Is there an Olympic Games bounce for Boris?
- 31 July 2012
- From the section London
The high profile afforded Boris Johnson during the London Olympics has already encouraged a fresh wave of speculation about his future political ambitions, and chances.
Journalists have moved to fill the space at the front end of their publications with more talk of him leading his party and, perhaps, one day the country.
A survey of Tory members by the ConservativeHome website is the latest indication that the popularity of Chancellor George Osborne - previously held to be the favourite to succeed David Cameron - has fallen sharply.
It suggests 32% favour London's mayor to succeed Mr Cameron, ahead of William Hague (24%) and Michael Gove (19%). Mr Osborne scores just two per cent.
Commentators seem agreed that the exact route of the journey is far from mapped out, but Mr Johnson is pointed very much in the right direction.
ConservativeHome editor Tim Montgomerie believes Mr Johnson has a winning combination of authentic Conservatism and an ease with modern Britain which still eludes many senior party figures.
He writes: "Boris zoinks off the Geiger counter of positivity. He hugs the nation and smothers it with rhetorical kisses."
The early signs are that Mr Johnson has indeed stepped effortlessly onto the Olympic podium, presented with an opportunity to flash his credentials to the rest of the country, and beyond.
-----
WHAT YOU WILL DO:
Decide whether each statement below agrees with the article about Boris Johnson and the Olympics, answering yes or no and quoting the words from the article that settle it. 1. In the ConservativeHome survey, William Hague scored higher than Michael Gove. 2. George Osborne was earlier regarded as the likeliest successor to David Cameron. 3. Commentators agree that the route of Mr. Johnson's journey is already clearly mapped out.
-----
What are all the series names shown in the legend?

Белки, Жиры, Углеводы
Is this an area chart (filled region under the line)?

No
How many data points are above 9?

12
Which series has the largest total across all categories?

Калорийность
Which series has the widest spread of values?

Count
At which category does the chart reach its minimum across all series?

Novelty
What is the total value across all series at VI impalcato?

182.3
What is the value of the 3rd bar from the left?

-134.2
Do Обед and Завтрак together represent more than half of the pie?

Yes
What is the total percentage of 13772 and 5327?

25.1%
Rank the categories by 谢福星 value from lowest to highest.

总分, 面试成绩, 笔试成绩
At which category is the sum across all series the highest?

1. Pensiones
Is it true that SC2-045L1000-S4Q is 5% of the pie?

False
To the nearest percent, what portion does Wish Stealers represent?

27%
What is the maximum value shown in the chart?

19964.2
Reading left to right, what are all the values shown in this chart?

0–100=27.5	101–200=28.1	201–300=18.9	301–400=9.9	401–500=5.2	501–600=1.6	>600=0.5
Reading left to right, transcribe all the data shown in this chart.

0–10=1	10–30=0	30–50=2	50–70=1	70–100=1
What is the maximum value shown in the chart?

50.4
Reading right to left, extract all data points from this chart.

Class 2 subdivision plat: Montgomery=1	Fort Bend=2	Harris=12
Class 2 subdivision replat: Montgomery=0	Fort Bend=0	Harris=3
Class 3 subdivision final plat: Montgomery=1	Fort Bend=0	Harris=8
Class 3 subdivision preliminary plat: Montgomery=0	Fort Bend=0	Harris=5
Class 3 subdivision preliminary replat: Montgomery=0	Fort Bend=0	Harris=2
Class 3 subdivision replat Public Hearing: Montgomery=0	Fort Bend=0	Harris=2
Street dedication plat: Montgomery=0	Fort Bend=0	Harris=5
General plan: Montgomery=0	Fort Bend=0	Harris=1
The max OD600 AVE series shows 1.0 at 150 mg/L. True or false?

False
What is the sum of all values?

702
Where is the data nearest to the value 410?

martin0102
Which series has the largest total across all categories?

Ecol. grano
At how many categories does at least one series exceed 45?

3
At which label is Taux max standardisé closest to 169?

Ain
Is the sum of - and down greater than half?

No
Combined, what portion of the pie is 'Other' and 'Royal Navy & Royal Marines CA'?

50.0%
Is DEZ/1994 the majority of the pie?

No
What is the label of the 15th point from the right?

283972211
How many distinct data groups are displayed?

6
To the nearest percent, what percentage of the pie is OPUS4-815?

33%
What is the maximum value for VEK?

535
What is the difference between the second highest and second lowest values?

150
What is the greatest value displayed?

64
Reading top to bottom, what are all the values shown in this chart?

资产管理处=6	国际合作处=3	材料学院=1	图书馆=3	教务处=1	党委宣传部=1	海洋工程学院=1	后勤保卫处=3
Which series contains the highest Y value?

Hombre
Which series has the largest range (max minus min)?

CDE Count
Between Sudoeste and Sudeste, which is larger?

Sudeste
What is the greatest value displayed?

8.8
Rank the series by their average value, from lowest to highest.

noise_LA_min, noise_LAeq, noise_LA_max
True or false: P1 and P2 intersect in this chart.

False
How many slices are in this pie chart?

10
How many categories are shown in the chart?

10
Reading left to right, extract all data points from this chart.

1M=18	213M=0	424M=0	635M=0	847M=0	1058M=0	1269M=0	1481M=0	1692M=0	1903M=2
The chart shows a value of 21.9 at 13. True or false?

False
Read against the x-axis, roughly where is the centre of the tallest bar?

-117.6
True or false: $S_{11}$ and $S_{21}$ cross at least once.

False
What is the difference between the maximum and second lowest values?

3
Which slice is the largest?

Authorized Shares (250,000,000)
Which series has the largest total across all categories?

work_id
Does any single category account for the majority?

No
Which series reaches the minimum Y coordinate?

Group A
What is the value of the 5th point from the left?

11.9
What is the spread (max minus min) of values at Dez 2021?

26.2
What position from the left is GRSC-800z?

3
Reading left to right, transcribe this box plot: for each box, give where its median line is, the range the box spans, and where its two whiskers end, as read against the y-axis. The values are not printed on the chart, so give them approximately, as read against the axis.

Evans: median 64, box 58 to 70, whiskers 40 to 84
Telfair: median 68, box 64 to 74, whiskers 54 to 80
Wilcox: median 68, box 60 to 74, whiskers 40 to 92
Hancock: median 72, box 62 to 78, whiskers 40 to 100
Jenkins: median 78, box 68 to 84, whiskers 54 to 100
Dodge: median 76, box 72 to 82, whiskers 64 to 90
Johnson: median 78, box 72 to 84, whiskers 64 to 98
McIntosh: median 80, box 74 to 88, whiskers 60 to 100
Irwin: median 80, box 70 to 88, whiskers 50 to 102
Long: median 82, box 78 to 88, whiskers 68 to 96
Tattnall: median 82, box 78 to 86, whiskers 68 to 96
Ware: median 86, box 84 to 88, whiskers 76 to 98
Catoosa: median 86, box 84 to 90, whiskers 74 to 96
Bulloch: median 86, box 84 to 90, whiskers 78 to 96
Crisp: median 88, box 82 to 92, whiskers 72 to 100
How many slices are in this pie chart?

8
-----
RESPONSE BOX:
1. Yes: "ahead of William Hague (24%) and Michael Gove (19%)"
2. Yes: "previously held to be the favourite to succeed David Cameron"
3. No: "the exact route of the journey is far from mapped out"